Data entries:
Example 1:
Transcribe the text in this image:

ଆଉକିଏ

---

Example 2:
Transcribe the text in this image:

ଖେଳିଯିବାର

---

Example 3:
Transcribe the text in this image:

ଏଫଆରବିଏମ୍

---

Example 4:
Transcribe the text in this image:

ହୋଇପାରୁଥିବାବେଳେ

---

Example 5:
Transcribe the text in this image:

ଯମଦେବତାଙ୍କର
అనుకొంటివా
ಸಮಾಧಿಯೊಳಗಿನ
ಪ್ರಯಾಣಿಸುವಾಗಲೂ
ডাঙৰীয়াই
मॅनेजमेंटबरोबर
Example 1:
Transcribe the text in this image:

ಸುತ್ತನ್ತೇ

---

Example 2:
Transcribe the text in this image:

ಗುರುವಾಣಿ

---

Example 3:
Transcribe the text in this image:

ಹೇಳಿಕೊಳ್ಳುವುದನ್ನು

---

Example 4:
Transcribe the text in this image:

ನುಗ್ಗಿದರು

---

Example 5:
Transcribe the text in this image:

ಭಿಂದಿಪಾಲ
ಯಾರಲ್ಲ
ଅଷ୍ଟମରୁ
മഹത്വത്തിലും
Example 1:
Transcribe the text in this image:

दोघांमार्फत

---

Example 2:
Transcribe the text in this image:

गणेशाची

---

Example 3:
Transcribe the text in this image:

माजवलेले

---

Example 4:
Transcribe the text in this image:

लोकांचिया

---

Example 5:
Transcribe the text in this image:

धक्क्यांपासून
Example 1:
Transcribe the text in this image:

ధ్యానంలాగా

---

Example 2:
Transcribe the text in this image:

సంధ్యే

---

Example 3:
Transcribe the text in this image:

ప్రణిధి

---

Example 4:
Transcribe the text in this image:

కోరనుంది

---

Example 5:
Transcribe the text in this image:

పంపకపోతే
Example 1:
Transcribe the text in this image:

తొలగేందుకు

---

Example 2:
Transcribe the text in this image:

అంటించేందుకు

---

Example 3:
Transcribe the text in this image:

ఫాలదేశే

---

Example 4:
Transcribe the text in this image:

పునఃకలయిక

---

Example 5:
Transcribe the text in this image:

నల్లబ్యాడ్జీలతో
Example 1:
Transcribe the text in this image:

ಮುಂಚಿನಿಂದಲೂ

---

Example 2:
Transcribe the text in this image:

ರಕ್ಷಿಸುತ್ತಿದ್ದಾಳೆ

→ What the exercise asks
Write all of the records out exactly, including every line.

→ Expected output
Example 1:
Transcribe the text in this image:

ଆଉକିଏ

---

Example 2:
Transcribe the text in this image:

ଖେଳିଯିବାର

---

Example 3:
Transcribe the text in this image:

ଏଫଆରବିଏମ୍

---

Example 4:
Transcribe the text in this image:

ହୋଇପାରୁଥିବାବେଳେ

---

Example 5:
Transcribe the text in this image:

ଯମଦେବତାଙ୍କର
అనుకొంటివా
ಸಮಾಧಿಯೊಳಗಿನ
ಪ್ರಯಾಣಿಸುವಾಗಲೂ
ডাঙৰীয়াই
मॅनेजमेंटबरोबर
Example 1:
Transcribe the text in this image:

ಸುತ್ತನ್ತೇ

---

Example 2:
Transcribe the text in this image:

ಗುರುವಾಣಿ

---

Example 3:
Transcribe the text in this image:

ಹೇಳಿಕೊಳ್ಳುವುದನ್ನು

---

Example 4:
Transcribe the text in this image:

ನುಗ್ಗಿದರು

---

Example 5:
Transcribe the text in this image:

ಭಿಂದಿಪಾಲ
ಯಾರಲ್ಲ
ଅଷ୍ଟମରୁ
മഹത്വത്തിലും
Example 1:
Transcribe the text in this image:

दोघांमार्फत

---

Example 2:
Transcribe the text in this image:

गणेशाची

---

Example 3:
Transcribe the text in this image:

माजवलेले

---

Example 4:
Transcribe the text in this image:

लोकांचिया

---

Example 5:
Transcribe the text in this image:

धक्क्यांपासून
Example 1:
Transcribe the text in this image:

ధ్యానంలాగా

---

Example 2:
Transcribe the text in this image:

సంధ్యే

---

Example 3:
Transcribe the text in this image:

ప్రణిధి

---

Example 4:
Transcribe the text in this image:

కోరనుంది

---

Example 5:
Transcribe the text in this image:

పంపకపోతే
Example 1:
Transcribe the text in this image:

తొలగేందుకు

---

Example 2:
Transcribe the text in this image:

అంటించేందుకు

---

Example 3:
Transcribe the text in this image:

ఫాలదేశే

---

Example 4:
Transcribe the text in this image:

పునఃకలయిక

---

Example 5:
Transcribe the text in this image:

నల్లబ్యాడ్జీలతో
Example 1:
Transcribe the text in this image:

ಮುಂಚಿನಿಂದಲೂ

---

Example 2:
Transcribe the text in this image:

ರಕ್ಷಿಸುತ್ತಿದ್ದಾಳೆ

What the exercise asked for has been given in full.